▸ **WHAT IS NEEDED**
Transcribe the entries exactly as each line appears.

▸ **LISTED ENTRIES**
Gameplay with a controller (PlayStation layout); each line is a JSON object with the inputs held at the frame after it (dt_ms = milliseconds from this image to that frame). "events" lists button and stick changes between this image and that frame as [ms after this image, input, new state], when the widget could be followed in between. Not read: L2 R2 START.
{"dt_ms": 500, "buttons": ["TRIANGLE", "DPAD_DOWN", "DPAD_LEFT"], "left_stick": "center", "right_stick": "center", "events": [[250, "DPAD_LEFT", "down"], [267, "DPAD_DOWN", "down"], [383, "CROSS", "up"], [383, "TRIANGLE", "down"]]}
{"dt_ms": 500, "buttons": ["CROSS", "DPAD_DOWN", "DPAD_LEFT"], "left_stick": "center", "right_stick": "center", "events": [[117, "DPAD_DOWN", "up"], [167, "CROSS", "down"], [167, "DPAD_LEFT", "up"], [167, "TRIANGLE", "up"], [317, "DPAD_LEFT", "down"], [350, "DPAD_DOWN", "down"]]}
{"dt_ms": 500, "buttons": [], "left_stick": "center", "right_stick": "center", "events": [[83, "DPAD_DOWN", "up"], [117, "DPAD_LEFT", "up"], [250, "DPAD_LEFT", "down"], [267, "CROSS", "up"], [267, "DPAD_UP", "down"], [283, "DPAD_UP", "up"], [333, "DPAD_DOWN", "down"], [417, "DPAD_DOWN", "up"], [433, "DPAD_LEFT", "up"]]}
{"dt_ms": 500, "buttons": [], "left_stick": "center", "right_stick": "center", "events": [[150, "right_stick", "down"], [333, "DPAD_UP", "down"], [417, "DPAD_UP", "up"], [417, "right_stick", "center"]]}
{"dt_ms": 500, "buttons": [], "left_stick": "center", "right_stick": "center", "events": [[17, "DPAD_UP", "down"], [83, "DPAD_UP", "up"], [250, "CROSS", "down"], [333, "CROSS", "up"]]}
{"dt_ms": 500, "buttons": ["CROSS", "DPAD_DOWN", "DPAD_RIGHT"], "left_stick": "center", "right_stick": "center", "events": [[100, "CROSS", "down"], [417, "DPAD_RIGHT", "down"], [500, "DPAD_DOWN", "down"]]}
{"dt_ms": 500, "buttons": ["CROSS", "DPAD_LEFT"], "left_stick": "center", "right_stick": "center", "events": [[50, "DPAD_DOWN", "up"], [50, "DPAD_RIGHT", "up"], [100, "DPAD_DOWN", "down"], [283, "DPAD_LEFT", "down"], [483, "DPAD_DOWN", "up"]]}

▸ **RESULT FOR THIS EXERCISE**
Gameplay with a controller (PlayStation layout); each line is a JSON object with the inputs held at the frame after it (dt_ms = milliseconds from this image to that frame). "events" lists button and stick changes between this image and that frame as [ms after this image, input, new state], when the widget could be followed in between. Not read: L2 R2 START.
{"dt_ms": 500, "buttons": ["TRIANGLE", "DPAD_DOWN", "DPAD_LEFT"], "left_stick": "center", "right_stick": "center", "events": [[250, "DPAD_LEFT", "down"], [267, "DPAD_DOWN", "down"], [383, "CROSS", "up"], [383, "TRIANGLE", "down"]]}
{"dt_ms": 500, "buttons": ["CROSS", "DPAD_DOWN", "DPAD_LEFT"], "left_stick": "center", "right_stick": "center", "events": [[117, "DPAD_DOWN", "up"], [167, "CROSS", "down"], [167, "DPAD_LEFT", "up"], [167, "TRIANGLE", "up"], [317, "DPAD_LEFT", "down"], [350, "DPAD_DOWN", "down"]]}
{"dt_ms": 500, "buttons": [], "left_stick": "center", "right_stick": "center", "events": [[83, "DPAD_DOWN", "up"], [117, "DPAD_LEFT", "up"], [250, "DPAD_LEFT", "down"], [267, "CROSS", "up"], [267, "DPAD_UP", "down"], [283, "DPAD_UP", "up"], [333, "DPAD_DOWN", "down"], [417, "DPAD_DOWN", "up"], [433, "DPAD_LEFT", "up"]]}
{"dt_ms": 500, "buttons": [], "left_stick": "center", "right_stick": "center", "events": [[150, "right_stick", "down"], [333, "DPAD_UP", "down"], [417, "DPAD_UP", "up"], [417, "right_stick", "center"]]}
{"dt_ms": 500, "buttons": [], "left_stick": "center", "right_stick": "center", "events": [[17, "DPAD_UP", "down"], [83, "DPAD_UP", "up"], [250, "CROSS", "down"], [333, "CROSS", "up"]]}
{"dt_ms": 500, "buttons": ["CROSS", "DPAD_DOWN", "DPAD_RIGHT"], "left_stick": "center", "right_stick": "center", "events": [[100, "CROSS", "down"], [417, "DPAD_RIGHT", "down"], [500, "DPAD_DOWN", "down"]]}
{"dt_ms": 500, "buttons": ["CROSS", "DPAD_LEFT"], "left_stick": "center", "right_stick": "center", "events": [[50, "DPAD_DOWN", "up"], [50, "DPAD_RIGHT", "up"], [100, "DPAD_DOWN", "down"], [283, "DPAD_LEFT", "down"], [483, "DPAD_DOWN", "up"]]}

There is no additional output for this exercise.